* **Text excerpt**:
——————

Sviatoslav Yurash: I think this whole square will remain a very powerful symbol for generations to come.
army of young organizers who keep the square running.
He's in charge of the media operation.
He walked us past the burned out hulk of the building where he lived and worked before government forces attacked it.
Sviatoslav Yurash: We never thought it could turn into something like this.
We never thought the main street of Kiev can be drenched in blood.
We never thought that we would come up there and see shells of sniper bullets there.
Every day people pour in from across the country to lay flowers at the spots where demonstrators were gunned down.
At times, it almost seems the protesters are re-enacting revolutions of the past.
One major intersection is now guarded by a medieval-looking catapult.
Soup is cooked in wood-fired boilers that look like steam locomotives.
This woman has been ladling out that soup for months now.
Clarissa Ward: How long will you stay here? Woman, translated: However long it takes.
These people see themselves as guardians of Ukraine's revolution.
It's hard work.
Squads of volunteers clean up debris from recent battles while others chop wood.
Night and day self defense units in camouflage uniforms patrol the square.
For many, tents are the only shelter against the cold.
Clarissa Ward, entering tent: Can we have a look inside? Sviatoslav Yurash: Of course we can.
Clarissa Ward: There are people sleeping.
Sviatoslav Yurash: Of course.
Clarissa Ward: So, people are living here? Sviatoslav Yurash: Every day for the last three months, there have been people here sleeping, eating, they've been working, they've been essentially doing everything they can to help the Maidan continue.
We were struck by how well organized and well supplied the Maidan is -- most people don't realize this but Ukraine's revolution was not your average populist movement.
It was supported by some of the most powerful people in the country, like billionaire Petro Poroshenko, one of a handful of incredibly wealthy and influential businessmen known as the oligarchs -- though he bristles at that term because unlike other oligarchs, Poroshenko didn't make his money privatizing state industries after the collapse of the Soviet Union, he made it through chocolate.
Petro Poroshenko: I'm not expert on oligarch.
My-- but-- because-- to explain you.
But-- Clarissa Ward: You don't consider yourselves an oligarch? Petro Poroshenko: For sure.
Not-- but people not consider for me.
Because-- many of the-- Clarissa Ward: But you're the seventh-richest man in Ukraine? Petro Poroshenko: Ninth.
Clarissa Ward: Ninth.
Seeing billionaires on the barricades may come as a surprise, but for Petro Poroshenko, the rampant corruption of Yanukovych's regime was simply bad for business.
Clarissa Ward: Why do you think the oligarchs started to support the Maidan protest movement? Petro Poroshenko: First of all, this is about the values.
The values, the justice, the absence of the corruption, the fair system of the courts when everybody can defend themselves.
If you're asking me, "What is that?" In one word it is just modernize my country.
Clarissa Ward: Where does the money come from to fund this protest movement? Petro Poroshenko: There is no sponsor of Maidan, please believe.
Clarissa Ward: So you're saying you haven't given any money to this movement? Petro Poroshenko: No.

——————

* **Given exercise**:
Reproduce everything in the passage about the Maidan from "Sviatoslav Yurash: We" down to "for months now.", swapping "catapult" for "trebuchet". The data that comes next is not required.

[Items from a data source]
——————

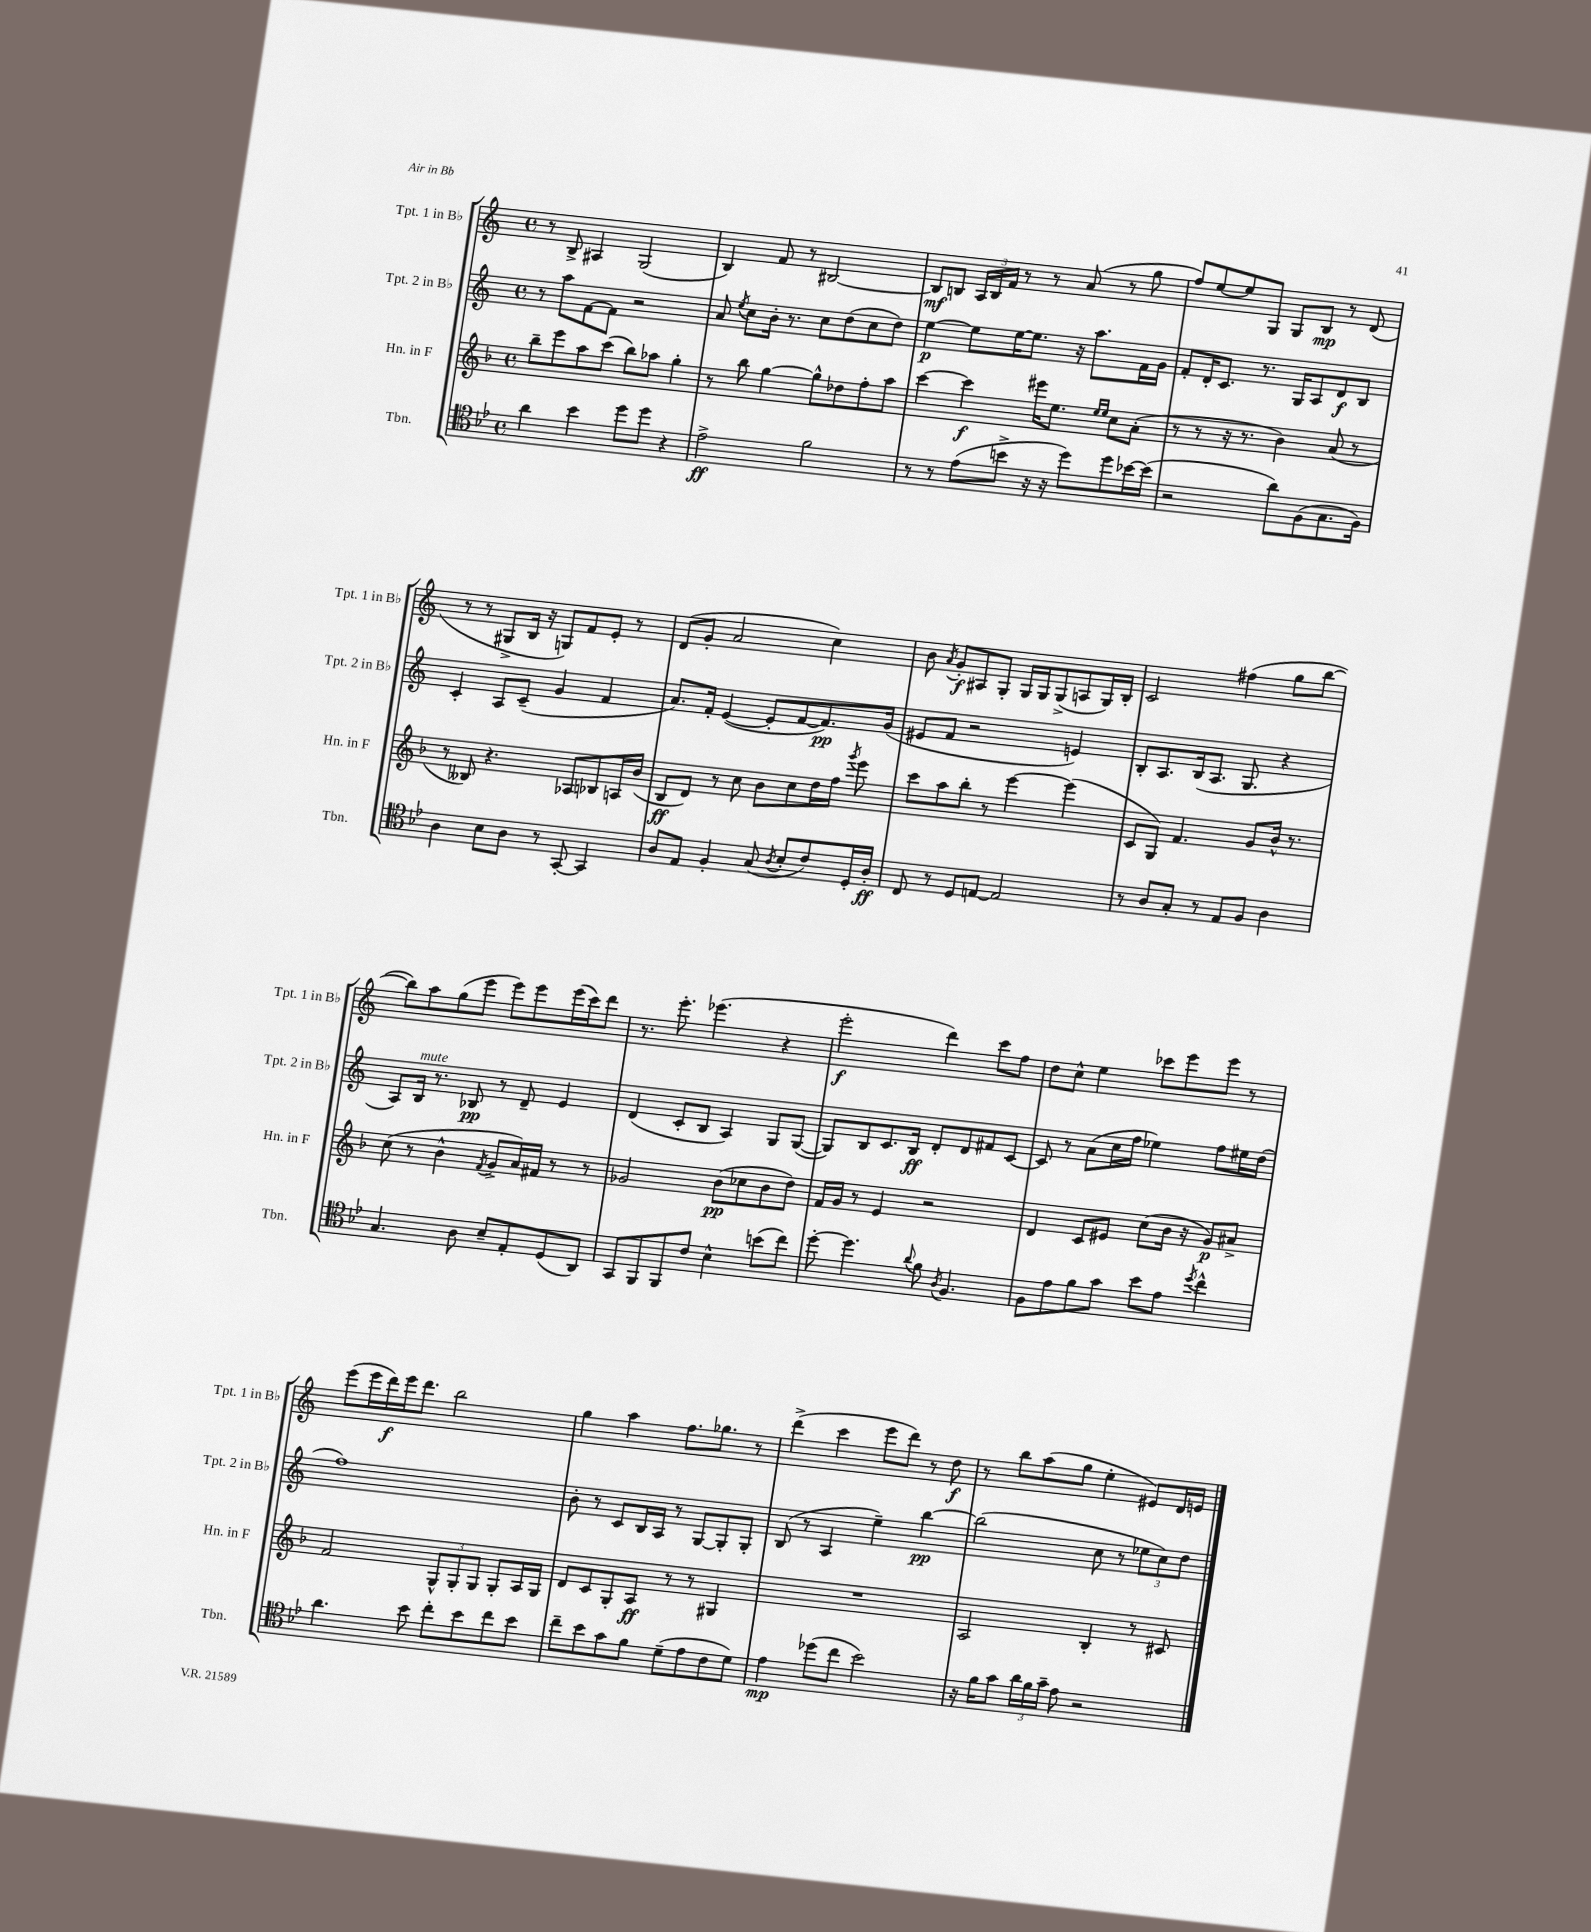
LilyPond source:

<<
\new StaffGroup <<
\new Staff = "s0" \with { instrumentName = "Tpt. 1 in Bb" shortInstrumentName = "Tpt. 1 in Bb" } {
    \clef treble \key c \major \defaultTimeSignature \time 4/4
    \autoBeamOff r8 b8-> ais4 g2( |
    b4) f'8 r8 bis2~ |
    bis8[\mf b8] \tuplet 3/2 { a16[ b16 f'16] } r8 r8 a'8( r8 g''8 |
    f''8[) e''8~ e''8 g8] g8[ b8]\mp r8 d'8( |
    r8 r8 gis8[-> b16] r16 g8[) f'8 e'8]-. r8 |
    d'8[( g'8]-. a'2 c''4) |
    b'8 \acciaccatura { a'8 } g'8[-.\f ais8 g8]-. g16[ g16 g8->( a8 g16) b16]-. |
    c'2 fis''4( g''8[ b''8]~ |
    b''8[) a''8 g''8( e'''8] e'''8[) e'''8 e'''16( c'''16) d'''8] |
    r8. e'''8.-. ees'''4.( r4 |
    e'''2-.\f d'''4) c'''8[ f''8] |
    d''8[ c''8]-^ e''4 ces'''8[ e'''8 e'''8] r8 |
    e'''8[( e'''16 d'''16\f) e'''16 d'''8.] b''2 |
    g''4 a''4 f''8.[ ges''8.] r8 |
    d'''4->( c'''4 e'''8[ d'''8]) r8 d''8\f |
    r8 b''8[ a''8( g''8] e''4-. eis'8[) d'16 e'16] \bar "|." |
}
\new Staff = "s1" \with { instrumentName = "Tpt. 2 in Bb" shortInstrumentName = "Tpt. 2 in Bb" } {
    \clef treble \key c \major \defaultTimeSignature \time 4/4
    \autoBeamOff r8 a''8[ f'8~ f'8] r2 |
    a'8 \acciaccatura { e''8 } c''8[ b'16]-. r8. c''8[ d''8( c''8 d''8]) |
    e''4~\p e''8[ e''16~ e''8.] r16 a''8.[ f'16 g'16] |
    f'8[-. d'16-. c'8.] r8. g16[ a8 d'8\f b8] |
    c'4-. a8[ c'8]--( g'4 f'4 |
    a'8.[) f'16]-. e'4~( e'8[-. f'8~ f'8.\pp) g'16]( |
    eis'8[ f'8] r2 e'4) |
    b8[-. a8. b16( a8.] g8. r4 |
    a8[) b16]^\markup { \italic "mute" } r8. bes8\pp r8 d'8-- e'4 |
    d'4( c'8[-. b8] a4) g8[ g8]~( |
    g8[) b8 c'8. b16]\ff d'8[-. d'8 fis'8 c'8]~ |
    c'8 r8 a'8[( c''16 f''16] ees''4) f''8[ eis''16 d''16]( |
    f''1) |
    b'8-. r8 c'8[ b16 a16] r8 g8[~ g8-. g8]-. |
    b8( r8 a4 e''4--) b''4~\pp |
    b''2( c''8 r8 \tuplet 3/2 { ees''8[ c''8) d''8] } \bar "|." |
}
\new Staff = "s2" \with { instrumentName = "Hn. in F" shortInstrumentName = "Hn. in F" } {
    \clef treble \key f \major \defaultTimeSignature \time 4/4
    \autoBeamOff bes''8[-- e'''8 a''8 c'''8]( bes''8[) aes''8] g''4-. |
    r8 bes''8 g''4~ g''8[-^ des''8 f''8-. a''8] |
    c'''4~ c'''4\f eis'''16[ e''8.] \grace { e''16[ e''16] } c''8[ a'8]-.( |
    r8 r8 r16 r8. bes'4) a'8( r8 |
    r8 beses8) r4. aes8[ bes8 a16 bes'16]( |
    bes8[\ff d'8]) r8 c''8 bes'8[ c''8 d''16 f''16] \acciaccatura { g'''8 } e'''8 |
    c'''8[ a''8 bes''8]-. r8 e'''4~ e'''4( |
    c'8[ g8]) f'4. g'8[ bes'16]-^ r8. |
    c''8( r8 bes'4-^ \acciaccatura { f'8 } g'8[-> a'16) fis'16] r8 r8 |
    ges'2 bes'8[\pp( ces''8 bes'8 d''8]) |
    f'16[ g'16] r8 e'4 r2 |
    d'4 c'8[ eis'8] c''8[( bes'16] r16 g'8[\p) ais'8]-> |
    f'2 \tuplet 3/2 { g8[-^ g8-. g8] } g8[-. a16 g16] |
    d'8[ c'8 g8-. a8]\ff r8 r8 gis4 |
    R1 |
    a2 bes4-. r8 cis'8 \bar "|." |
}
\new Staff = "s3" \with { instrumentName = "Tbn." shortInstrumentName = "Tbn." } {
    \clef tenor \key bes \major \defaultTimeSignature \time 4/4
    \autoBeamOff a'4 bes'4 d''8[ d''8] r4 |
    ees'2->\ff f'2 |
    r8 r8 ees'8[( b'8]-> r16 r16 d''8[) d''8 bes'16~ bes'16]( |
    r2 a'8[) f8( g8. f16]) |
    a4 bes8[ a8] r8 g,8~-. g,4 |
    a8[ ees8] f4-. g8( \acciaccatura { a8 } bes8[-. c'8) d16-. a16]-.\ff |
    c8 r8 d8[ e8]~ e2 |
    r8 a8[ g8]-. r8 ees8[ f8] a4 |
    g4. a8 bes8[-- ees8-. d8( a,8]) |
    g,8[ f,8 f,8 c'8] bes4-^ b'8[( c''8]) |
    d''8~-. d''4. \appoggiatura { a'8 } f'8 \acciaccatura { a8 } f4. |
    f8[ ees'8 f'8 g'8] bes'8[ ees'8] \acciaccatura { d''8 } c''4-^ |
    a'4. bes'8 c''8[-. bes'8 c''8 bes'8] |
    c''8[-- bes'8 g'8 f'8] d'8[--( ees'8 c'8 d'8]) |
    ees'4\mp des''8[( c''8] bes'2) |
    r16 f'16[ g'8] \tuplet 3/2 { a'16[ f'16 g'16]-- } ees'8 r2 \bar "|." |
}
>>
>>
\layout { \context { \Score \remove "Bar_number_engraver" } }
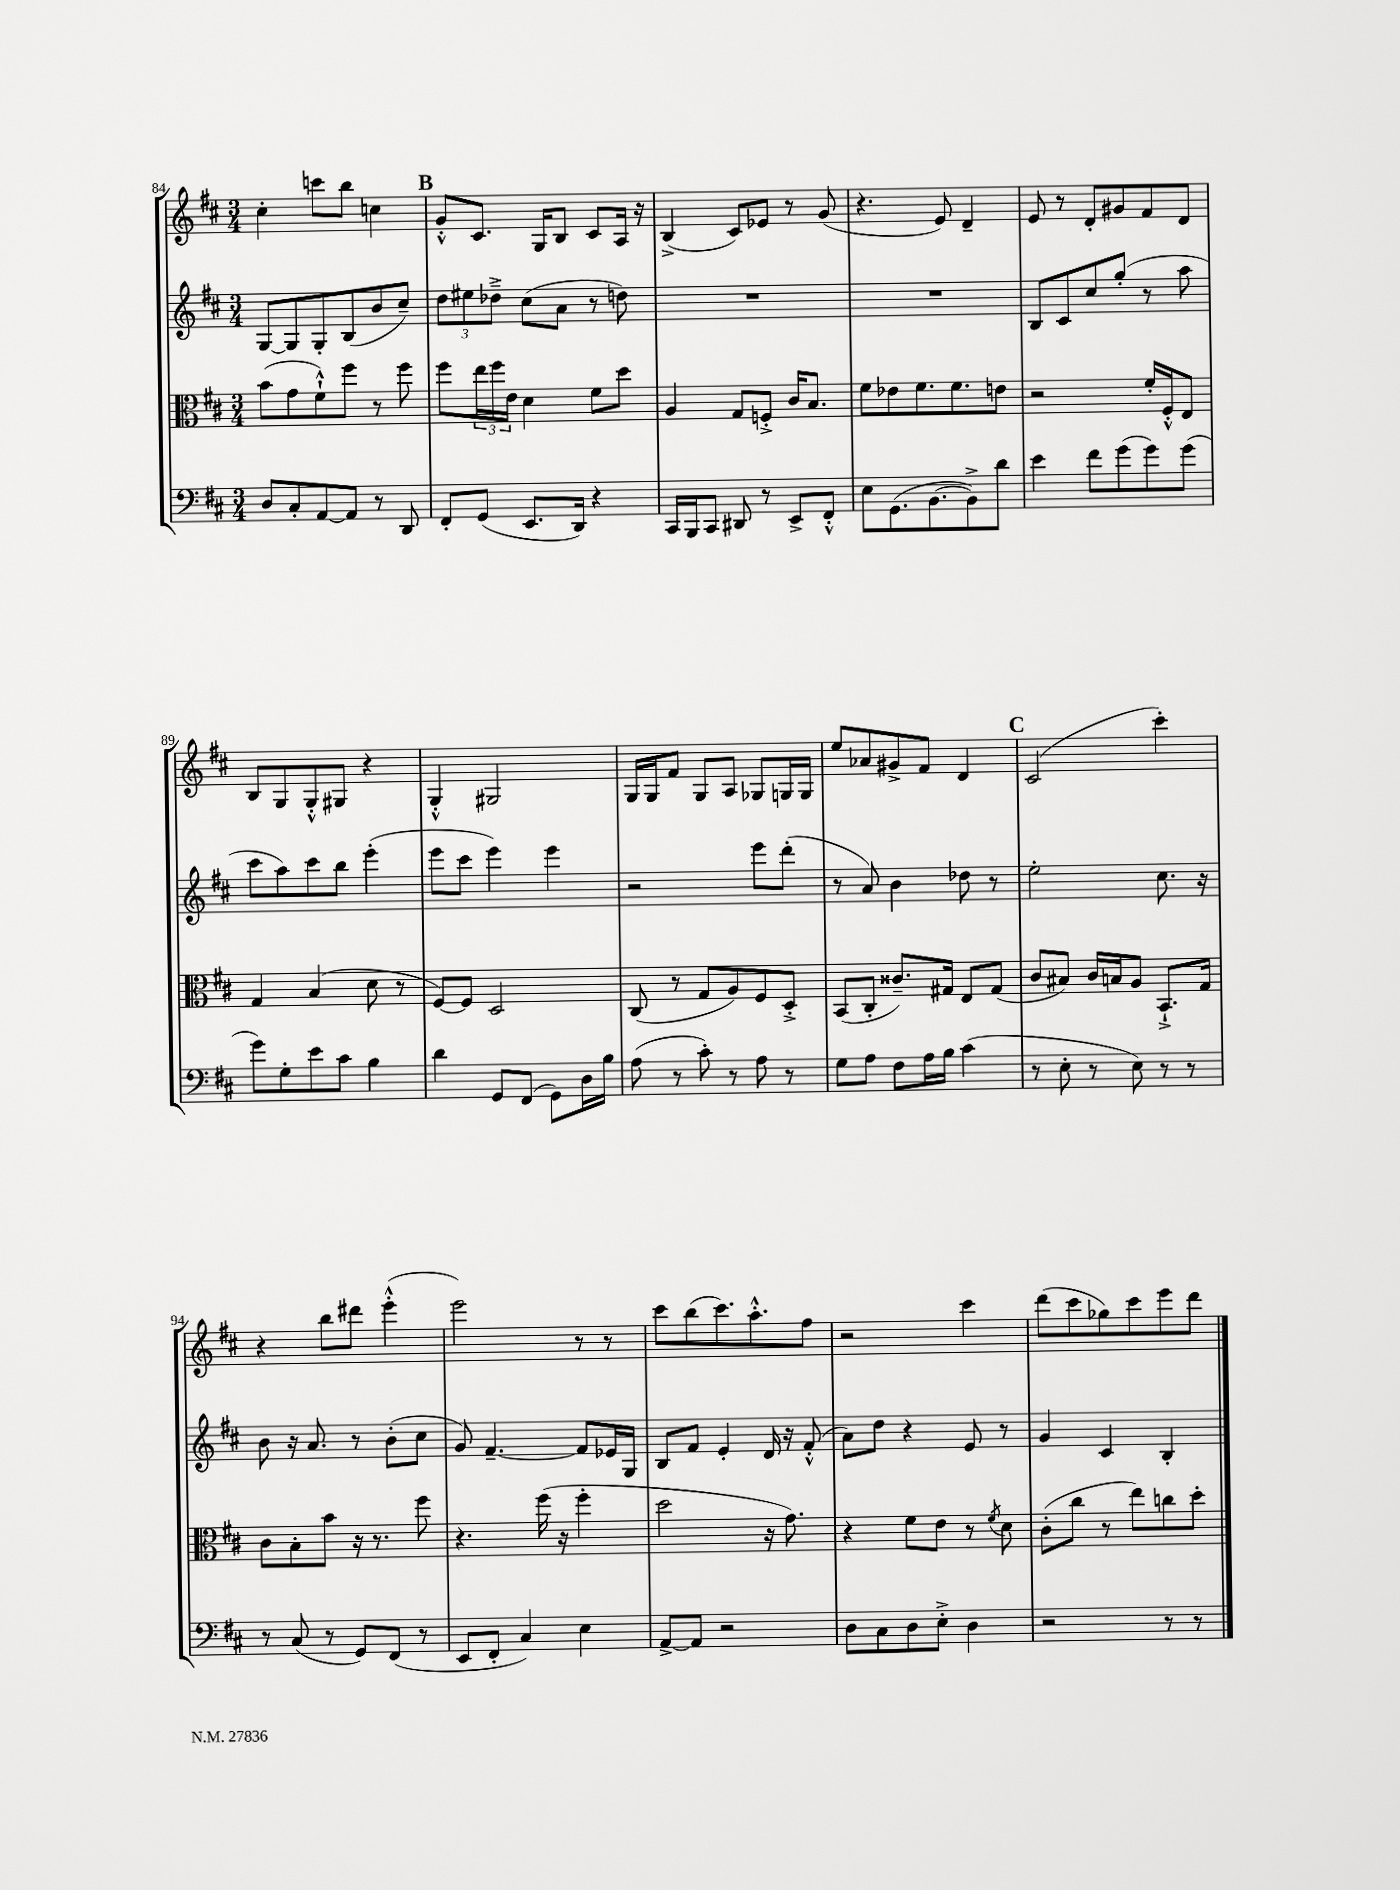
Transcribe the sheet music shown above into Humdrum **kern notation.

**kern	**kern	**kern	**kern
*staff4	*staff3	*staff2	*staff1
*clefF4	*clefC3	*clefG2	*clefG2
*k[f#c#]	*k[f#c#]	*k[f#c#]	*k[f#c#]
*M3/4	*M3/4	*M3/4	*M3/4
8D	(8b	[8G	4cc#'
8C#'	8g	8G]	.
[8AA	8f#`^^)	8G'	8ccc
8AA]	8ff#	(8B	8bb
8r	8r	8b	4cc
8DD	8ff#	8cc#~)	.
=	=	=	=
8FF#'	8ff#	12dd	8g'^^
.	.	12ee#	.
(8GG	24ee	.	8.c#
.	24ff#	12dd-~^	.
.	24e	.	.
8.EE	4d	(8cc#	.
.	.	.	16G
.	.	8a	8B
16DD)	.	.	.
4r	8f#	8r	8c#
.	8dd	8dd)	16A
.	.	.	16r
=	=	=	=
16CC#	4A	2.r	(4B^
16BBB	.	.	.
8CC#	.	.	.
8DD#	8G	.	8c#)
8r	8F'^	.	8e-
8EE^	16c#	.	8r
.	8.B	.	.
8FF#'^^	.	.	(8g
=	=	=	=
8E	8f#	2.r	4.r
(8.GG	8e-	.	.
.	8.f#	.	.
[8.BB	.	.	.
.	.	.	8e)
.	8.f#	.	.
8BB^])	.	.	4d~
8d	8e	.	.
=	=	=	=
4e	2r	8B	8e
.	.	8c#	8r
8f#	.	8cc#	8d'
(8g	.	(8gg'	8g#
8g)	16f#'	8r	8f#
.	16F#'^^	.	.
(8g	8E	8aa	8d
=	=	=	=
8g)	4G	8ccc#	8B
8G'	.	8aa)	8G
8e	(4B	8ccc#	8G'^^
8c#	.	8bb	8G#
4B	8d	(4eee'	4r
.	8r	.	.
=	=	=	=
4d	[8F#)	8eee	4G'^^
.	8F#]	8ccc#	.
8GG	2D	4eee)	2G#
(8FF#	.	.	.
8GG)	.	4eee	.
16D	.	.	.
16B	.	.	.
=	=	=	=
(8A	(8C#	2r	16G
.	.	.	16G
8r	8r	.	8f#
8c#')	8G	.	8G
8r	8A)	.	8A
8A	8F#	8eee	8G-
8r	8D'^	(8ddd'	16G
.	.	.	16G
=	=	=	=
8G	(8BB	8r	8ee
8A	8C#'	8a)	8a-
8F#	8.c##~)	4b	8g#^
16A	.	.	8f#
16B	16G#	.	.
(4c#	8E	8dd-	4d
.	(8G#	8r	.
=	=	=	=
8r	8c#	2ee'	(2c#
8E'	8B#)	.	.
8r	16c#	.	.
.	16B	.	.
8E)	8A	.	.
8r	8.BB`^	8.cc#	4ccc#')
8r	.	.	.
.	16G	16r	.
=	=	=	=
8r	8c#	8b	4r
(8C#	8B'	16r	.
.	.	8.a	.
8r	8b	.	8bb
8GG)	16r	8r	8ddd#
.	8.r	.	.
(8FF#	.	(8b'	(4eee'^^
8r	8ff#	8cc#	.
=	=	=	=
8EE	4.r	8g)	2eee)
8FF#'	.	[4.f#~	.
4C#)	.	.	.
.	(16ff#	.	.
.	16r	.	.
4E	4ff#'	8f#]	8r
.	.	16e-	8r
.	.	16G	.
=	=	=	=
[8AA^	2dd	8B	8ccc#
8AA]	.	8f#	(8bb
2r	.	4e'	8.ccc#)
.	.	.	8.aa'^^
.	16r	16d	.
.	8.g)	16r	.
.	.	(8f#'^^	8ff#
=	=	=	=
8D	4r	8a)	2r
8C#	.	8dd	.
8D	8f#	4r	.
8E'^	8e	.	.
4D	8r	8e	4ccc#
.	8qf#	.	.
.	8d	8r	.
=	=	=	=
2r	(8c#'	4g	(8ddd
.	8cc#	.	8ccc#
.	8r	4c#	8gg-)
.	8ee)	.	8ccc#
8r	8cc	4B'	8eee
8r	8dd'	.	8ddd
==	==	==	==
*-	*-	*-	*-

——————

* **Result**:
Sviatoslav Yurash: We never thought it could turn into something like this.
We never thought the main street of Kiev can be drenched in blood.
We never thought that we would come up there and see shells of sniper bullets there.
Every day people pour in from across the country to lay flowers at the spots where demonstrators were gunned down.
At times, it almost seems the protesters are re-enacting revolutions of the past.
One major intersection is now guarded by a medieval-looking trebuchet.
Soup is cooked in wood-fired boilers that look like steam locomotives.
This woman has been ladling out that soup for months now.